▶ _ARBEITSANWEISUNGEN_
**1.** Prüfen Sie für den Text zur Ordnungsliebe, ob die folgenden Aussagen zutreffen. Antworten Sie jeweils mit Ja oder Nein und zitieren Sie die ausschlaggebende Textstelle wörtlich:
(a) Im Durchschnitt besitzt jeder Deutsche 10.000 Gegenstände.
(b) Das zitierte Sprichwort stammt aus China.
(c) Die Strategie gegen die Flut der Dinge verspricht unter anderem Glück.
**2.** Fassen Sie den Absatz aus dem Text zur Ordnungsliebe, der mit „Platz für das Wesentliche schaffen“ beginnt, als Stichpunktliste zusammen. Die wesentlichen Fakten sollen erhalten bleiben.
**3.** Schreiben Sie den Text zur Ordnungsliebe im Anschluss an seinen letzten Satz weiter.

▶ _LESETEXT_
━━━━━━

Alles in Ordnung?

Ordnungsliebe

Platz für das Wesentliche schaffen – das klingt verlockend. Jeder Deutsche besitzt im Durchschnitt 10.000 Gegenstände und befindet sich damit in bester Konsumgesellschaft. Wer da seinen Besitz nicht ordnet, dem droht Chaos. Doch es gibt eine Strategie gegen die Flut der Dinge, die auch Glück, Selbstbewusstsein und Ausgeglichenheit verspricht.

Aufgeräumt nennt man gut gelaunte Menschen in bester Stimmung. Menschen, bei denen alles in Ordnung ist. Auch ihr Zuhause, wenn es nach einem japanischen Sprichwort geht. Es besagt: „Die Unordnung im Zimmer entspricht der Unordnung im Herzen.“ Kurz: Aufgeräumt ist, wer aufgeräumt hat.

━━━━━━

▶ _BEREITGESTELLTE EINTRÄGE_
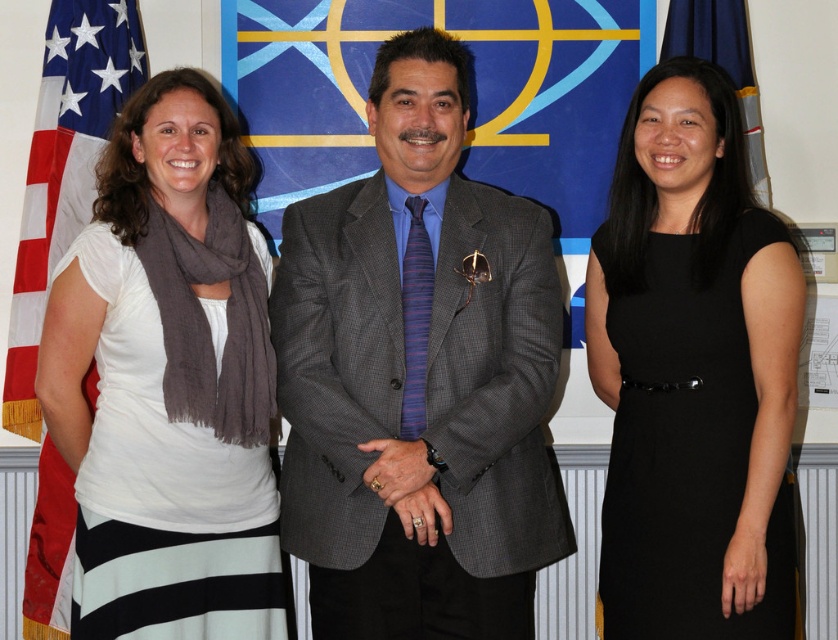
Consider the image. You are a photographer adjusting the camera settings. You need to focus on the white cotton scarf at left and the blue fabric flag at upper right. Which object should you adjust the focus for first if you want to capture both clearly in the same shot?

The white cotton scarf at left has a larger size compared to the blue fabric flag at upper right, so you should focus on the white cotton scarf at left first to ensure its details are sharp before adjusting for the smaller flag.

You are standing in front of the three people in the image. You want to hand a gift to the person wearing the black satin dress at right without moving your position. Can you reach them?

The black satin dress at right and the viewer are 2.41 meters apart from each other. Since the distance is greater than the typical human arm length of around 1.5 meters, you cannot reach them without moving.

You are a photographer setting up for a group photo. You have to ensure that the gray textured suit at center and the white cotton scarf at left are both clearly visible in the frame. Based on their sizes, which object might require more attention to avoid being cropped out?

The gray textured suit at center is wider than the white cotton scarf at left, so the gray textured suit at center might require more attention to avoid being cropped out since it is larger and could be more likely to go out of frame if not positioned carefully.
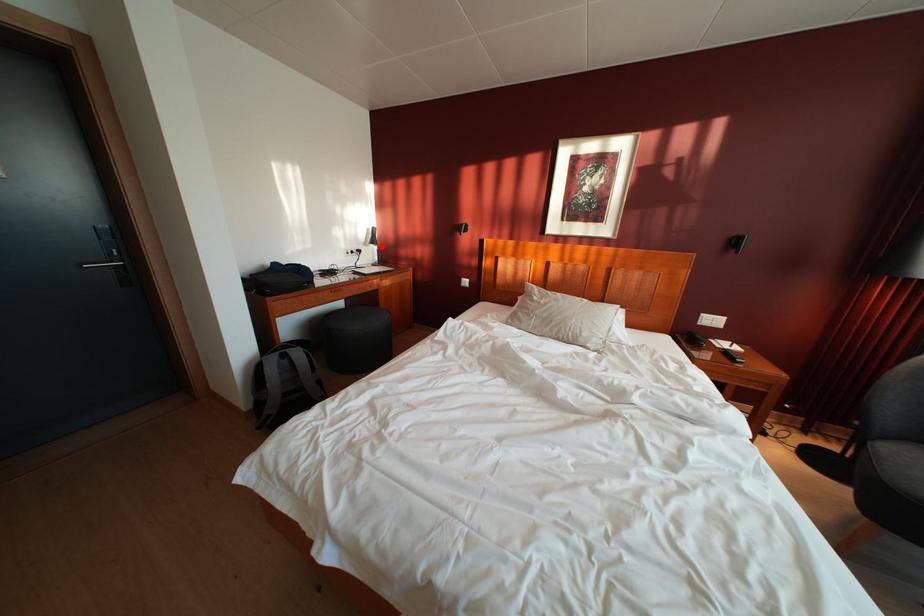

━━━━━━

▶ _LÖSUNGEN JE AUFGABE_
**1.**
(a) Ja: „Jeder Deutsche besitzt im Durchschnitt 10.000 Gegenstände“
(b) Nein: „wenn es nach einem japanischen Sprichwort geht“
(c) Ja: „die auch Glück, Selbstbewusstsein und Ausgeglichenheit verspricht“

**2.**
- Platz für das Wesentliche zu schaffen, gilt als verlockend.
- Jeder Deutsche besitzt durchschnittlich 10.000 Gegenstände, typisch für die Konsumgesellschaft.
- Ohne Ordnung im Besitz droht Chaos.
- Eine Strategie gegen die Flut der Dinge verspricht zusätzlich Glück, Selbstbewusstsein und Ausgeglichenheit.

**3.**
Wie das geht und welche Wirkung Aufräumen auf das Leben und die Psyche des Menschen hat, das erklärt Marie Kondo weit über die Grenzen Japans hinaus. Sie hat die „KonMari-Methode“ entwickelt und mit ihr mehr Menschen zum Aufräumen gebracht als Generationen mahnender Eltern. Ihr Ratgeber „Magic Cleaning“ wurde in mehr als 40 Sprachen übersetzt und verkaufte sich über eine Million Mal. Für das Time Magazine gehört sie daher zu den hundert einflussreichsten Frauen weltweit. Inzwischen ist ihr Nachname im Englischen sogar zu einem Verb und Synonym für das Aufräumen geworden: „to kondo“.

Ist Ordnung nur für Spießer?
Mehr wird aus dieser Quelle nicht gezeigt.